SSIS Integration Woes
I am not sure if it is me or SSIS, but something is very wrong here. I just spend an ungodly amount of time trying to solve this simple scenario:
- Source database is Oracle, Destination database is SQL Server
- A table with large amount of rows
- The table has a LastModifed field
- Every few minutes, an SSIS process should wake and grab the latest updates from the table, then update a state table, with the last updated date, for the next run
It is something that should take minutes to handle with code, but even now, I just can't make it happen. The major issue here is very simple, I can't pass parameters to the query. The OLE DB Source won't accept parameters when using Oracle, and when using the DateReader source, it simply has no way to pass input parameters that I can find.
Parameters cannot be extracted from the SQL command. The provider might not help to parse parameter information from the command. In that case, use the "SQL command from variable" access mode, in which the entire SQL command is stored in a variable.
ADDITIONAL INFORMATION:
Provider cannot derive parameter information and SetParameterInfo has not been called. (Microsoft OLE DB Provider for Oracle)
I am not an SSIS expert, but I consider myself technically able, and I certainly knows how to search google. No answer on this one. I went and wrote the logic in an Oracle stored procedure, then I faced another interesting issue. There doesn't seem to be a way to call an Oracle SP from SSIS.
SSIS supposed to stand for Integration, and while I wouldn't assume that it would integrate with the DB engine that I wrote last month in 2AM, I don't think that Oracle is such a minor player that integration with it should be so hard.
Please, someone, make my day and show me that I am stupid, because I am very close to throwing the whole thing out and writing it in an envrionment that doesn't force me to jump through hops just to get the simplest things done. (And have much better error reporting, as an aside)
Comments
Guess you'll need to resort to this:
http://microsoftdw.blogspot.com/2005/11/parameterized-queries-against-oracle.html
I agree SSIS is pretty clunky at times (and debugging an SSIS package is as much fun as removing your fingernails with a hammer and a chisel).
I used that same method that Tomas pointed to and it worked great for me. It does feel kind of like a hack though and I do really wish that it was easier. It was much easier with dts packages to connect to an Oracle database and pass parameters.
It is a hack, a mighty big one at that.
I don't like that at all!
Hi Ayende,
When using SSIS, check your OO-compulsion at the door. You must forget OOP when using SSIS. Throw reusability out the door too. When you're ready, open up that package. SSIS was not designed for software devs, it's supposed to be made for DBAs with little or no programming experience.
Tomas' recommendation is the way to go. NO it's not a hack, at least not in SSIS' perspective. Sometimes it's the only way you can do it. Scratch that -- MOST OF THE TIME it's the only way to do it.
You'll just have to swallow it.
Thats why I always think writing our own SSIS like stuff will get money. Its really horrible, I have used that once before, and its hell too buggy to be usable indeed. I remember I come across something like case sensitivity stuff when I create a task and it takes me hell day long to figure out whats really happening.

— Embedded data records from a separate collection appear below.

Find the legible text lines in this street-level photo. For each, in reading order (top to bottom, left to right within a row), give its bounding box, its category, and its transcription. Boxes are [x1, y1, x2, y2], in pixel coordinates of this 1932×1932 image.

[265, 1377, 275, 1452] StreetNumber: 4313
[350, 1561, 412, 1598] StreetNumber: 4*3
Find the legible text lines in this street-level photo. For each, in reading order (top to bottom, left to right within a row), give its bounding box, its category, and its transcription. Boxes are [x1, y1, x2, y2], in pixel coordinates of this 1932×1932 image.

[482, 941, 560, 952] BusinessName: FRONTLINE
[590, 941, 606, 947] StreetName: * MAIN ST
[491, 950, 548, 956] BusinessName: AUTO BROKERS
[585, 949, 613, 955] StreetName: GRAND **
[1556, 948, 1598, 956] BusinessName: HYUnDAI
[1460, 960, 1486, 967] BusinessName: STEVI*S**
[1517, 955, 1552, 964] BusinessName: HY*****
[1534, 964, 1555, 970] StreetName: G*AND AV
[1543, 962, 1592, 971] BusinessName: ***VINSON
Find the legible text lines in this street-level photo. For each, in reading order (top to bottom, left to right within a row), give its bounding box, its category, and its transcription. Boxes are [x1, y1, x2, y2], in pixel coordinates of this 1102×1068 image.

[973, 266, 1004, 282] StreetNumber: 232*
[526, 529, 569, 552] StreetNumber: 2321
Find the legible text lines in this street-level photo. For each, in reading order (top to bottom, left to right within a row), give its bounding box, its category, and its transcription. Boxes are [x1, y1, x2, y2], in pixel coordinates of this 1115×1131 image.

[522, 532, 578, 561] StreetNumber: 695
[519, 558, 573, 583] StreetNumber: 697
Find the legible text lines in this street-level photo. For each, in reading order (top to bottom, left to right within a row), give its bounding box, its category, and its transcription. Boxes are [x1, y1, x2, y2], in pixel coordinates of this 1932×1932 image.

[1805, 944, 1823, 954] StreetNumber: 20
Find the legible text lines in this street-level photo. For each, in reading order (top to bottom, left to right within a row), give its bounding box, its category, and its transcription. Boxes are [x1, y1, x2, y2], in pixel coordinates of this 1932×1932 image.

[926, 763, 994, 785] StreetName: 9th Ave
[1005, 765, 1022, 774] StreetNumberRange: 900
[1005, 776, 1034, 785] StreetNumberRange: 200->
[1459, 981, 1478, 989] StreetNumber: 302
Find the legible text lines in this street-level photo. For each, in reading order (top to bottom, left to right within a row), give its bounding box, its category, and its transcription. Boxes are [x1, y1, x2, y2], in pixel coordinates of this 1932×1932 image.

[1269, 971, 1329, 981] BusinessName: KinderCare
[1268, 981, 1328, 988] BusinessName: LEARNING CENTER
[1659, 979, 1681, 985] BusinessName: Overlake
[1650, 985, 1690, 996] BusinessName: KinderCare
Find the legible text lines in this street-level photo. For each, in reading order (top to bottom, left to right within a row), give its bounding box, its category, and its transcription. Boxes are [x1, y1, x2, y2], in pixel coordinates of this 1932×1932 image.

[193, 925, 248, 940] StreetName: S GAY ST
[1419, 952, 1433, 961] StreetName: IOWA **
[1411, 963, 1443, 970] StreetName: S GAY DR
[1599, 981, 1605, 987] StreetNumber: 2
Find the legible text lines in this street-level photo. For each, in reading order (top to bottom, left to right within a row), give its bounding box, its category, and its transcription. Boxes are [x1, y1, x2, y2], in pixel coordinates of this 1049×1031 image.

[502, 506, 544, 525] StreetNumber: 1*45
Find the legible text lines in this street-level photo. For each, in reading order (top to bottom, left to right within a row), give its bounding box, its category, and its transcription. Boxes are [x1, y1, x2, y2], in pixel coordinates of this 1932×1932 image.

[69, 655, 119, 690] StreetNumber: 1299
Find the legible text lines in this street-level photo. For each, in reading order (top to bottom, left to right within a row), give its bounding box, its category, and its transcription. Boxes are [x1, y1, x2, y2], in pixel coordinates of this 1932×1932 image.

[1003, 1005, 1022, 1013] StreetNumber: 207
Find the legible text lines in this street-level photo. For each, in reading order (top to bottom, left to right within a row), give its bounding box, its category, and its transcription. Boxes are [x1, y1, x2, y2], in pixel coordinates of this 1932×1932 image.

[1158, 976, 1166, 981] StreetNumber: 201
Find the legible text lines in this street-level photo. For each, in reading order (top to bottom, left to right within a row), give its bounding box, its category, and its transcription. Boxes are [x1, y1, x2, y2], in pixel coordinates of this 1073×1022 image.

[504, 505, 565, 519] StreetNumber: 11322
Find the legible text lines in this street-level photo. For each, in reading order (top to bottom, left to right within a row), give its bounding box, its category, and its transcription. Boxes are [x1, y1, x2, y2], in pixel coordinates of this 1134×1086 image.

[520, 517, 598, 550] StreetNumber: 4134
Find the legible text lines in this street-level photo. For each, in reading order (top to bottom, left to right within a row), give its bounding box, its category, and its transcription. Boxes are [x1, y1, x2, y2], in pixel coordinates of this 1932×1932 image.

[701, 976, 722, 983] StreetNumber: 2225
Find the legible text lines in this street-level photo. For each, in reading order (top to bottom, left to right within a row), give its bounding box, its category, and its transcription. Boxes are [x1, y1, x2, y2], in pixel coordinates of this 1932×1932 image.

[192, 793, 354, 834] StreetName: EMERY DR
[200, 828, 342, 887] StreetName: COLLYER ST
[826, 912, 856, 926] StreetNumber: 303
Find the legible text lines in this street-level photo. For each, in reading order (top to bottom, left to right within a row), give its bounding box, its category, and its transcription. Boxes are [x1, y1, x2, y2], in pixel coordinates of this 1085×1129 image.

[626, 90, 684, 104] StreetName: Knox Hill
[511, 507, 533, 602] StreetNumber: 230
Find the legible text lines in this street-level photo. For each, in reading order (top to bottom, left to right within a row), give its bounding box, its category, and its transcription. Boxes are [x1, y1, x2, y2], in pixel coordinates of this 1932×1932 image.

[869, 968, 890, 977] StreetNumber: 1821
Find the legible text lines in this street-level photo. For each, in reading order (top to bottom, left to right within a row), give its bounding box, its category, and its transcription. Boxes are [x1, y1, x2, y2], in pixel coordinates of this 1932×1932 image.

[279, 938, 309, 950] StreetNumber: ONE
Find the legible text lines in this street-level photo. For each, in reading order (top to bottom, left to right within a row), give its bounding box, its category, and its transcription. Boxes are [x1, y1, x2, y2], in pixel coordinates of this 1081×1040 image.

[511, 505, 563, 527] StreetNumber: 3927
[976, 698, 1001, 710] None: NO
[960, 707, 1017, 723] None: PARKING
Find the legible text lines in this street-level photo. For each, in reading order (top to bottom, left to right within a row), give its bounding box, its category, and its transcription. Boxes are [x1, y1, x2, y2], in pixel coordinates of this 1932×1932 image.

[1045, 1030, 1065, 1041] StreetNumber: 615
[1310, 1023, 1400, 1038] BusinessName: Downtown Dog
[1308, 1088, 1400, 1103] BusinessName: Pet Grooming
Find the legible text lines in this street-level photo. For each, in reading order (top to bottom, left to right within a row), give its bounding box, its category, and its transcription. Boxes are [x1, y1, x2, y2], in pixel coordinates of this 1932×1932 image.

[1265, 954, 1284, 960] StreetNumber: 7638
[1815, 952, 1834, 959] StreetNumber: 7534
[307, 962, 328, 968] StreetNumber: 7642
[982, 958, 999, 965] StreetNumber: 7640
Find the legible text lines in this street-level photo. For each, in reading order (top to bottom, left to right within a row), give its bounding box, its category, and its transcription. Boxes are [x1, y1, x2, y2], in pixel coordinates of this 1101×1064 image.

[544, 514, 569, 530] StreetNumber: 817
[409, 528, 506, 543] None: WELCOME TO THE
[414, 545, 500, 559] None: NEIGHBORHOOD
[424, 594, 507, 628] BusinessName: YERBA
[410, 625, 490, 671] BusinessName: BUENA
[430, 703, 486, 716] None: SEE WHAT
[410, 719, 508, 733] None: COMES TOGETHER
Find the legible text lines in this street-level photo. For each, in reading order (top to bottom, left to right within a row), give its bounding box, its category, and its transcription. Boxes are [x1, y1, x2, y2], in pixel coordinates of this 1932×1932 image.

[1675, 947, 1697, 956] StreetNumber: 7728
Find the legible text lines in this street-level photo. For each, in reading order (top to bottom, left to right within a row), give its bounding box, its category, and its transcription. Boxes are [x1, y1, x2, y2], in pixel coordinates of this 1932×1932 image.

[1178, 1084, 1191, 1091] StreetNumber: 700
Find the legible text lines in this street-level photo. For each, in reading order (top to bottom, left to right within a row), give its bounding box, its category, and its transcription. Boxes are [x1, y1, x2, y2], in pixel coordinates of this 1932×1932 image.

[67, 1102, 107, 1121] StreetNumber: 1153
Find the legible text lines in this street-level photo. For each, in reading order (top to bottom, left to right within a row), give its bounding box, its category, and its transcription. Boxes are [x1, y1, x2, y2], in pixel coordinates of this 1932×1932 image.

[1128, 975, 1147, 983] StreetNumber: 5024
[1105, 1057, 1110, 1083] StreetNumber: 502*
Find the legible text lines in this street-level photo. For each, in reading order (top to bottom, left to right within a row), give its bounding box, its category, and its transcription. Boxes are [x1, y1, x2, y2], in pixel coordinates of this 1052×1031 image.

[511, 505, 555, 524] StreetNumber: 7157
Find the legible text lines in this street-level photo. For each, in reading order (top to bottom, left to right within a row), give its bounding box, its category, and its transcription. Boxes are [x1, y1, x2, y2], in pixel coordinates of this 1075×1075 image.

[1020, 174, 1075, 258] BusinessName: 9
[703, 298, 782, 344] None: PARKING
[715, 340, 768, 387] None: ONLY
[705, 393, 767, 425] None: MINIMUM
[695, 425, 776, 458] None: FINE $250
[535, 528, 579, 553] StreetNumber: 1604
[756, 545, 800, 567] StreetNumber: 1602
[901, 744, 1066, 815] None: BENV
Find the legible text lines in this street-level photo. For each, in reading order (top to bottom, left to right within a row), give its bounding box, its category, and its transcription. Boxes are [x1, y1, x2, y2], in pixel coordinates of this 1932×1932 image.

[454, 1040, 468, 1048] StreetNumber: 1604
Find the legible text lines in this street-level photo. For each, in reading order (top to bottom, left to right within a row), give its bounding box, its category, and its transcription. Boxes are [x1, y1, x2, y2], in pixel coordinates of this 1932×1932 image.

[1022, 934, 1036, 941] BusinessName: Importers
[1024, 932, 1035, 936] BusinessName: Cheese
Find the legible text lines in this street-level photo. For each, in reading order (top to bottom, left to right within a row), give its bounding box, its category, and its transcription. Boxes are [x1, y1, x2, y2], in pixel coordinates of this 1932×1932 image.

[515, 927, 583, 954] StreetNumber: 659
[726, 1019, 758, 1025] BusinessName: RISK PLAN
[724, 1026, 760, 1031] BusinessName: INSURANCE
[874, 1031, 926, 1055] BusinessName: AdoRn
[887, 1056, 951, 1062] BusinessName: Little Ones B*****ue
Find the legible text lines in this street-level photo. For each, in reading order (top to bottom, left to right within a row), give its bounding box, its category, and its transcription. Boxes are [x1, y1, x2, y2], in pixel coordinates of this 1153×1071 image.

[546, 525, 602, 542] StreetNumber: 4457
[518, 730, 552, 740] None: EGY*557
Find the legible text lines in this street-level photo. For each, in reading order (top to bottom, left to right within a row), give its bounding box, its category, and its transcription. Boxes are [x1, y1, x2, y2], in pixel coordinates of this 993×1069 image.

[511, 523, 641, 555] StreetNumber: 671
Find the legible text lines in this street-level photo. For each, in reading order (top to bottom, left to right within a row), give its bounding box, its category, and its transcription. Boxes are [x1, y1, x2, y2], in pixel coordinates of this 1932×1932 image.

If your task is possible to be handled with coding and you are comfortable with it, dont force yourself with SSIS, its just not going to be a nice marriage.
I apologize for not being a 100% detailed here, but I am pretty sure that the issue is with the OLEDB provider. Under OLEDB, you pass parameters differently than with a SQL connection.
I think it's something like SELECT * FROM Table WHERE ModiefiedDate >= ?
and then you need to name your parameter either 0 or 1 (I forget if it's 0 based....)
There are also all kinds of issues with using Dates with that setup.
As I have had a little unpleasant encounter with your dear friend the SSIS, I would recommend that you keep it as simple as possible.
Ultimately what I’ve done was to create a linked server to Oracle, created a SP that ran queries against it, you can either write them as
SELECT * FROM OracleDb.Oren.MyTable (Better if works…)
Or using the OPENQUERY(OracleDb, “SELECT * FROM Oren.MyTable”) function.
After you have the results remember that the CROSS APPAY can join UDFs with tables.
When all is done, create a job to run the SP every couple of minutes (SSIS does the same…) and you are good to go.
Obviously, you lose all that drag and drop GUI that you fancy so much, but I never considered you as one that falls for that kind of magic…
cough
WHAT?! I fancy drag & drop?
The reasoning behind using SSIS for this is that there I can't use a linked server between the two databases (firewall).
The other reasoning is that this way I wouldn't have to build my own error handling, reporting, integration with monitoring, etc.
Look at SlowlyChangingDimension transformation component... it handles the versioning of records. Use two date columns - one for added date and one for expired date.
Then, create a view where you select where expired date is null for the current view.